Empero, hay que reconocer que gran parte de la población aún se mantiene en un estado de ignorancia en temas como Estado de derecho, pluralismo, igualdad ante la ley, tolerancia y respeto del proyecto de vida del Otro, y esa realidad de ignorancia, hoy aparentemente encapsulada por la sensación que está produciendo el gobierno, podría estallar mañana si este no gobierna bien, a saber, administrando con inteligencia la economía, evadiendo la corrupción y ordenando la burocracia nacional.

Como enseña la historia, la actual sensación de paz puede ser un arma de doble filo si se deja de lado la pedagogía democrática, que siempre fue débil en Bolivia. Para aquella, hay poco terreno en los partidos políticos actuales. ¿Puede ser democrático un Estado cuando la oposición al gobierno no está en el Parlamento, sino en las calles o las carreteras?
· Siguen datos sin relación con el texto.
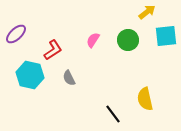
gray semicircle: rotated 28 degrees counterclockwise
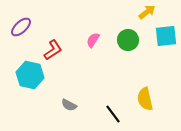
purple ellipse: moved 5 px right, 7 px up
gray semicircle: moved 27 px down; rotated 35 degrees counterclockwise
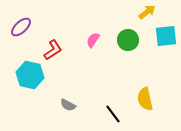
gray semicircle: moved 1 px left
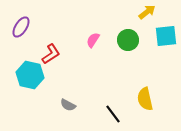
purple ellipse: rotated 15 degrees counterclockwise
red L-shape: moved 2 px left, 4 px down
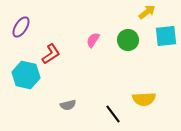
cyan hexagon: moved 4 px left
yellow semicircle: moved 1 px left; rotated 80 degrees counterclockwise
gray semicircle: rotated 42 degrees counterclockwise
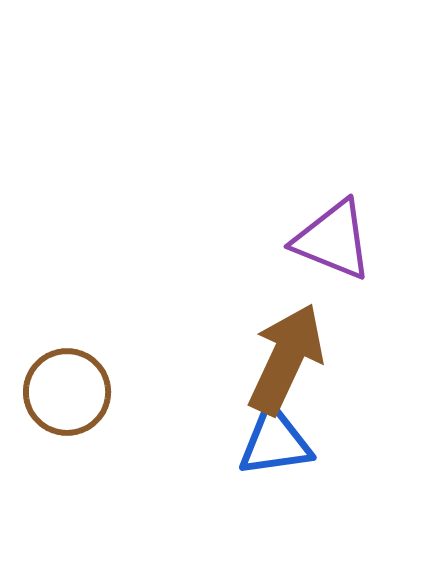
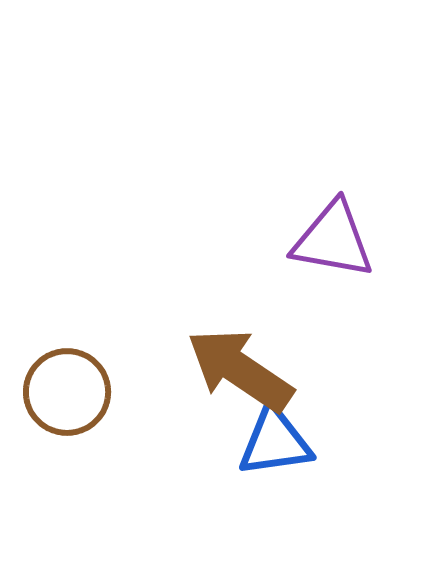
purple triangle: rotated 12 degrees counterclockwise
brown arrow: moved 46 px left, 11 px down; rotated 81 degrees counterclockwise
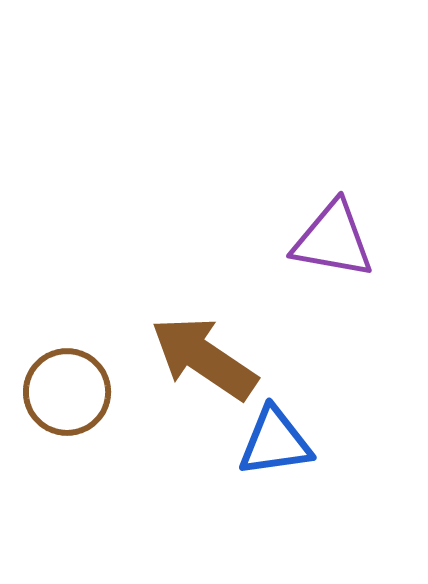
brown arrow: moved 36 px left, 12 px up
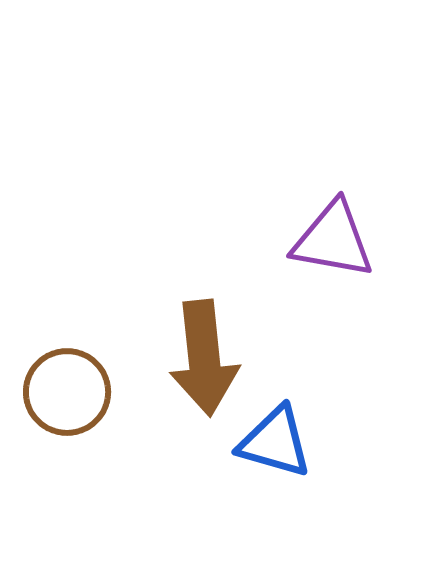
brown arrow: rotated 130 degrees counterclockwise
blue triangle: rotated 24 degrees clockwise
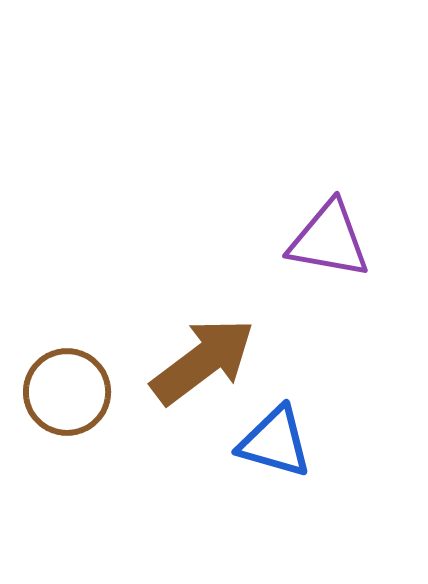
purple triangle: moved 4 px left
brown arrow: moved 1 px left, 3 px down; rotated 121 degrees counterclockwise
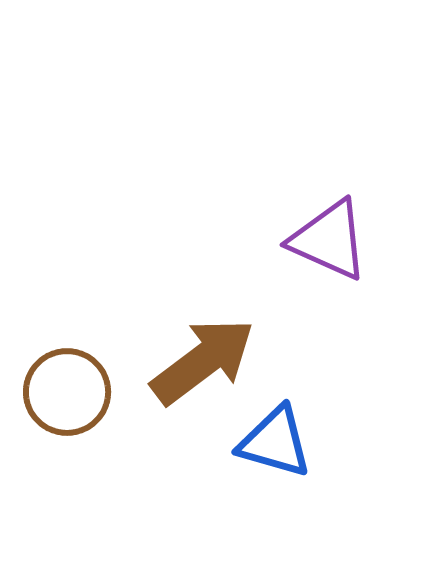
purple triangle: rotated 14 degrees clockwise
Las manifestaciones populares en las ciudades, los bloqueos de caminos o los cabildos en el oriente, elogiados por muchos, ¿no son en realidad síntomas de un Parlamento que no está siendo útil para pacificar, hallando consensos a través del debate de la representación? ¿No son más bien signos de una madurez política que aún no cuaja o de que la relación del ciudadano medio con el poder se da por vías de hecho y no de derecho?

Este momento de relativa paz debe ser tomado con cautela. ¿Bolivia está ante un comienzo luminoso o sencillamente en un paréntesis entre dos tormentas? La democracia boliviana, construida sobre arenas movedizas, ¿está garantizada? Hay que tener presente que la democracia puede morir no solo por un golpe de Estado, sino también por la apatía crónica de una sociedad que se conforma con un saneamiento económico, pero no cívico.